Parbati is happy that she is now able to support her family, especially her younger brother. “I buy his stationary, uniform and pay for his lunch. I want him to continue his studies and become a good person,” says Parbati. “I am proud that I do not have to ask for money from my father for my needs. I buy food like salt, sugar, and oil. The rest I save with a savings group.”

Although her mother is proud of Parbati’s activities, she still fears for her daughter’s safety. Their home is right beside the highway and men regularly visit to express their wish to marry Parbati. But after taking part in training on the dangers of early marriage, the family have agreed to let Parbati make her own decision as to when to marry.
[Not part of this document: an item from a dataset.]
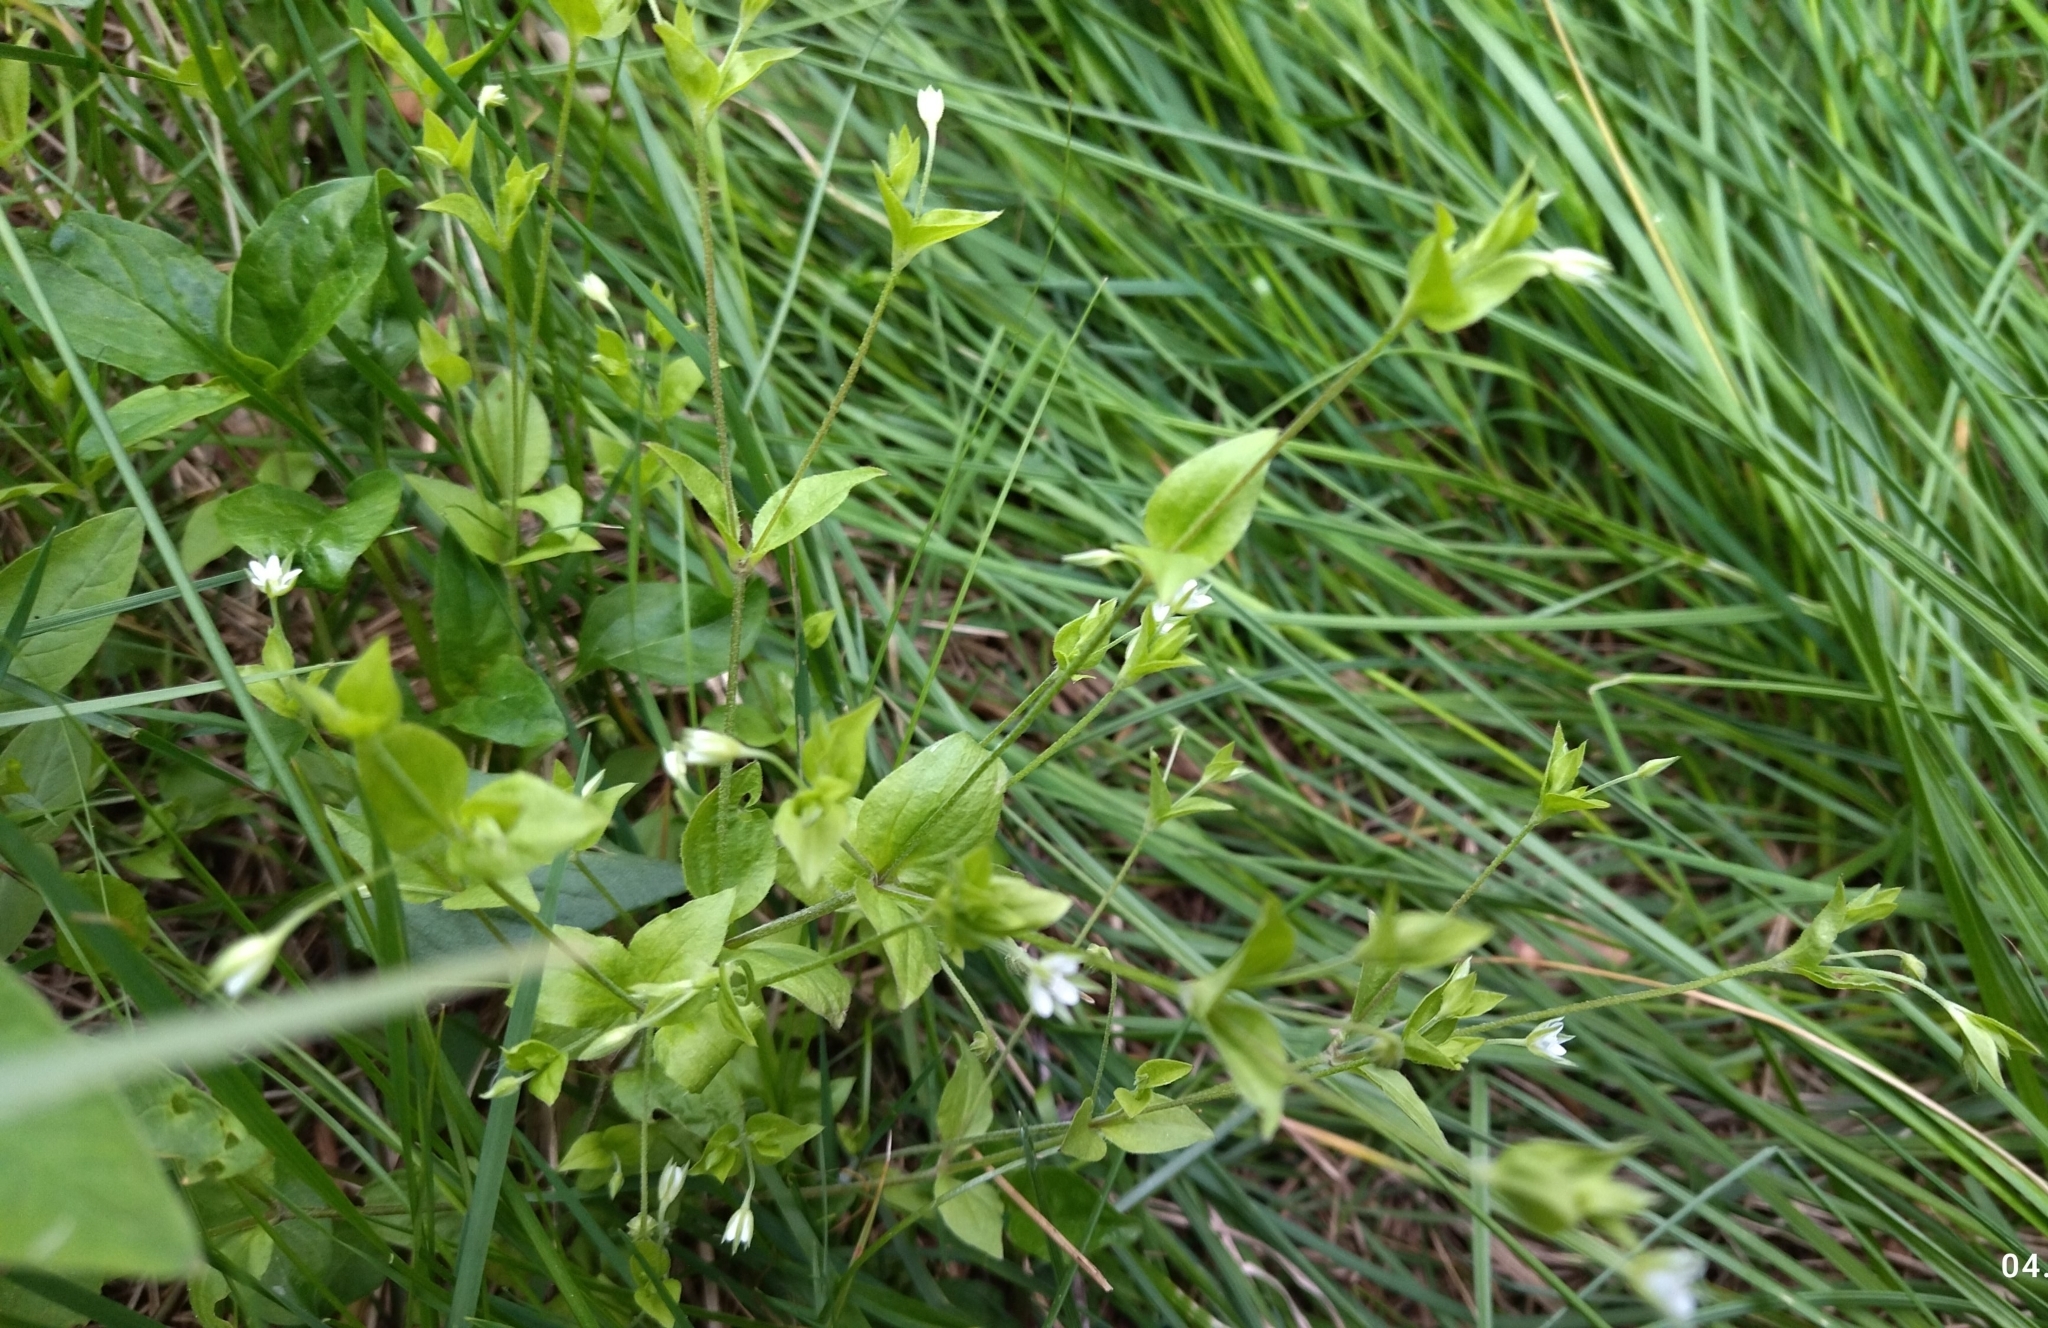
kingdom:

“It’s all about trust,” says Parbati. “Therefore, my father supports me in my all my decisions now. If someone approaches them about my marriage, my father stands with me and my choice to only marry after I am 25 years old.”

For now, Parbati want to concentrate on learning new sewing skills and techniques. “I dream of having my own shop and employ girls like me who refuse to get married early. I would like to continue my studies but our economic situation is not good enough for that so I would rather support my family through my earnings.”

Addressing norms and attitudes leading to child marriage

Plan International is equipping girls with livelihood skills as part of our Preventing Child, Early and Forced Marriage programme funded by NORAD. The project is raising awareness in communities to tackle the root causes of child marriage and supporting parents to address the damaging social norms and attitudes that lead to gender inequalities and the acceptance of early marriage.

“I dream of becoming a strong woman who is independent. I want to work hard and open a tailoring shop in 5 years. There are many girls in my community who are married off at an early age. They often return home after facing violence in their marriage. I want to support them, transferring my skills to them by employing them.”